Assume a PhyloExpressionSet stores 3 developmental stages with 3 replicates measured for each stage. The 9 replicates in total are denoted as: $$1.1, 1.2, 1.3, 2.1, 2.2, 2.3, 3.1, 3.2, 3.3$$. Now the function computes the statistical significance of each pattern derived by the corresponding combination of replicates, e.g.

• 1.1, 2.1, 3.1 : p-value for combination 1

• 1.1, 2.2, 3.1 : p-value for combination 2

• 1.1, 2.3, 3.1 : p-value for combination 3

• 1.2, 2.1, 3.1 : p-value for combination 4

• 1.2, 2.1, 3.1 : p-value for combination 5

• 1.2, 2.1, 3.1 : p-value for combination 6

• 1.3, 2.1, 3.1 : p-value for combination 7

• 1.3, 2.2, 3.1 : p-value for combination 8

• 1.3, 2.3, 3.1 : p-value for combination 9

This procedure yields 27 p-values for the $$3^3$$ ($$n^m$$) replicate combinations, where $$n$$ denotes the number of developmental stages and $$m$$ denotes the number of replicates per stage.

Note that in case users have a large amount of stages/experiments and a large amount of replicates the computation time will increase by $$n^m$$. For 11 stages and 4 replicates, $$4^{11}$$ = 4194304 p-values have to be computed. Each p-value computation itself is based on a permutation test running with $$1,000, 10,000, ...$$ or more permutations. Be aware that this might take some time.

The p-value vector returned by this function can then be used to plot the p-values to see whether an critical value $$\alpha$$ is exceeded or not (e.g. $$\alpha = 0.05$$).
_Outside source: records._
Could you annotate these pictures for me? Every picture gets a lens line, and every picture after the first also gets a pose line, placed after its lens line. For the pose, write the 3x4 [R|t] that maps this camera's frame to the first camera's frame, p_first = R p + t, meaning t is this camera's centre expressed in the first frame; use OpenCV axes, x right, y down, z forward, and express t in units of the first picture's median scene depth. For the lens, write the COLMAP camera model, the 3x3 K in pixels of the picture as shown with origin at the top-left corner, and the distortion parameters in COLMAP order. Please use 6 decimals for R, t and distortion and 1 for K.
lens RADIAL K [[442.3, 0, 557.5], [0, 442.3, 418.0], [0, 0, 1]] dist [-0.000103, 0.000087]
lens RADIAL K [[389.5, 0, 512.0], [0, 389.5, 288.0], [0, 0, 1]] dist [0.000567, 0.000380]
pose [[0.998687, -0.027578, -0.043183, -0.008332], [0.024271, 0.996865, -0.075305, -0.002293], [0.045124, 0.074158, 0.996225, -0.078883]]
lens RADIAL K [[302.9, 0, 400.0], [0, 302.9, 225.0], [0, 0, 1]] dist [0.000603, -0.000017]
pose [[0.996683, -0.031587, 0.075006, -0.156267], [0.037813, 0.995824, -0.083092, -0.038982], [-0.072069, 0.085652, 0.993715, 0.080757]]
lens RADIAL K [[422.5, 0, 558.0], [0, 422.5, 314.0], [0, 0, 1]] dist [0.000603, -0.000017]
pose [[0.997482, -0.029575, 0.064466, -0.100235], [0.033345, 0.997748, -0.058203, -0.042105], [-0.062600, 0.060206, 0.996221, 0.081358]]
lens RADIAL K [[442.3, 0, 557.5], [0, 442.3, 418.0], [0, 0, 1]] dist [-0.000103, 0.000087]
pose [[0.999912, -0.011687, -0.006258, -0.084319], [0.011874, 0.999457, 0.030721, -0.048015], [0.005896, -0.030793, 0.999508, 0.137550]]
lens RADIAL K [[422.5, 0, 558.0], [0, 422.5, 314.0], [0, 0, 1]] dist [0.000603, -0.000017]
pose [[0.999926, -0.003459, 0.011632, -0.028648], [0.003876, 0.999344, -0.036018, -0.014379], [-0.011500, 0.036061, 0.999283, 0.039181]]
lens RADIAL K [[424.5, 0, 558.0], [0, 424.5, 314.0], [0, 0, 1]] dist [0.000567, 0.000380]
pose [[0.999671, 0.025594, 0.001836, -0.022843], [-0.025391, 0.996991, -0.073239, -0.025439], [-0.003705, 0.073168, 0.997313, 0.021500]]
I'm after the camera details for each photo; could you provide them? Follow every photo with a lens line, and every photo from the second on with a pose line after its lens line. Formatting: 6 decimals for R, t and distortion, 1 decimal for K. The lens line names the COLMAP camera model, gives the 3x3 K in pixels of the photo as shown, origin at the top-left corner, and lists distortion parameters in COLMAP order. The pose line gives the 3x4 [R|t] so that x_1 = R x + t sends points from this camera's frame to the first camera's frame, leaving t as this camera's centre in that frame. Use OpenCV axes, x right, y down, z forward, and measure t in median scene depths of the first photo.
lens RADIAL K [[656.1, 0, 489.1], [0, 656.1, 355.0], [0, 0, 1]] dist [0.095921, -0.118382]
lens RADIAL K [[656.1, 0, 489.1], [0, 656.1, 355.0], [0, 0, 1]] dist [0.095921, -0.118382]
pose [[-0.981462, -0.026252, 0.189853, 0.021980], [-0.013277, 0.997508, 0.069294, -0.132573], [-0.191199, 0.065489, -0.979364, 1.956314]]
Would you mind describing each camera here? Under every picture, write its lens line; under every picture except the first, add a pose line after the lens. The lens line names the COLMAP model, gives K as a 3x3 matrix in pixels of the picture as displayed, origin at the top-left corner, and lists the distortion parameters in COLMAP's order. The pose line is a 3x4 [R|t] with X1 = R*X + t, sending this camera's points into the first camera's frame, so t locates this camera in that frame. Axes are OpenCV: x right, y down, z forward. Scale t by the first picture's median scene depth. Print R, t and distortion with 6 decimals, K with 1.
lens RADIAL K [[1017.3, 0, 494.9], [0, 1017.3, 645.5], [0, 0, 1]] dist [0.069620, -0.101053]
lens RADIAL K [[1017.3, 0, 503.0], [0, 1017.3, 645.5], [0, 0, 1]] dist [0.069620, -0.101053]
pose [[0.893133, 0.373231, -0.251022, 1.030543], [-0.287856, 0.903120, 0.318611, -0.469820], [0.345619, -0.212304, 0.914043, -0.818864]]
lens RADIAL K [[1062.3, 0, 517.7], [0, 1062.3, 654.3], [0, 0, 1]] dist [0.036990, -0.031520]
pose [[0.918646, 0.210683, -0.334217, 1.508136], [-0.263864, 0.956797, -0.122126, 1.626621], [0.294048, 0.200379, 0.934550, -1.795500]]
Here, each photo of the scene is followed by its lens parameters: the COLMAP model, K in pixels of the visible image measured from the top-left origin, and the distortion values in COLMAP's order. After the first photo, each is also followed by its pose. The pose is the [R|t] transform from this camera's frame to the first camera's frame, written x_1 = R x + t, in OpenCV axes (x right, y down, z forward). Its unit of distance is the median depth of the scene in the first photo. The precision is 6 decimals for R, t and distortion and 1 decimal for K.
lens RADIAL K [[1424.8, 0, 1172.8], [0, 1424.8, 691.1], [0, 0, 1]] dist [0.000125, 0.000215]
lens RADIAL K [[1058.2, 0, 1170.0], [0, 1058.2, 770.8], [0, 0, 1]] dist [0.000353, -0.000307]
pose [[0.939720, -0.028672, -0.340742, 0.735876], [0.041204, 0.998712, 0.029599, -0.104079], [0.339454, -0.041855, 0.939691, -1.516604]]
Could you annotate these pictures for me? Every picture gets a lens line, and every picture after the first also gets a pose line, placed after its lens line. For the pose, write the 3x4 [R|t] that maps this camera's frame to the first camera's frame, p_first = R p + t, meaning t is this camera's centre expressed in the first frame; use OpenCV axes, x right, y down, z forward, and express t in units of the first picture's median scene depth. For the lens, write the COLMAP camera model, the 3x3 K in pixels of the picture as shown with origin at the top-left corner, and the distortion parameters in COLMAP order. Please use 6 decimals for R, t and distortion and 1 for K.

# load a standard PhyloExpressionSet
data(PhyloExpressionSetExample)

# we assume that the PhyloExpressionSetExample
# consists of 3 developmental stages
# and 2 replicates for stage 1, 3 replicates for stage 2,
# and 2 replicates for stage 3
# FOR REAL ANALYSES PLEASE USE: permutations = 1000 or 10000
# BUT NOTE THAT THIS TAKES MUCH MORE COMPUTATION TIME
p.vector <- CombinatorialSignificance(ExpressionSet = PhyloExpressionSetExample,
replicates    = c(2,3,2),
TestStatistic = "FlatLineTest",
permutations  = 100,
parallel      = FALSE)
 [1] 2.436296e-03 2.288593e-02 1.608399e-03 1.185615e-02 1.835306e-06 1.077012e-05
[7] 2.025515e-07 5.148342e-07 1.654885e-07 6.251145e-06 9.265520e-10 1.047479e-06

Users will observe that none of the replicate combinations resulted in p-values > 0.05 and thus we can assume that the phylotranscriptomic pattern computed based on collapsed replicates is not biased by insignificant replicate combinations.

any(p.vector > 0.05)
#> FALSE

CombinatorialSignificance() can perform all significance tests introduced in the Introduction and Intermediate vignettes.

Furthermore, the parallel argument allows users to perform significance computations in parallel on a multicore machine. This will speed up p-value computations for a large number of combinations.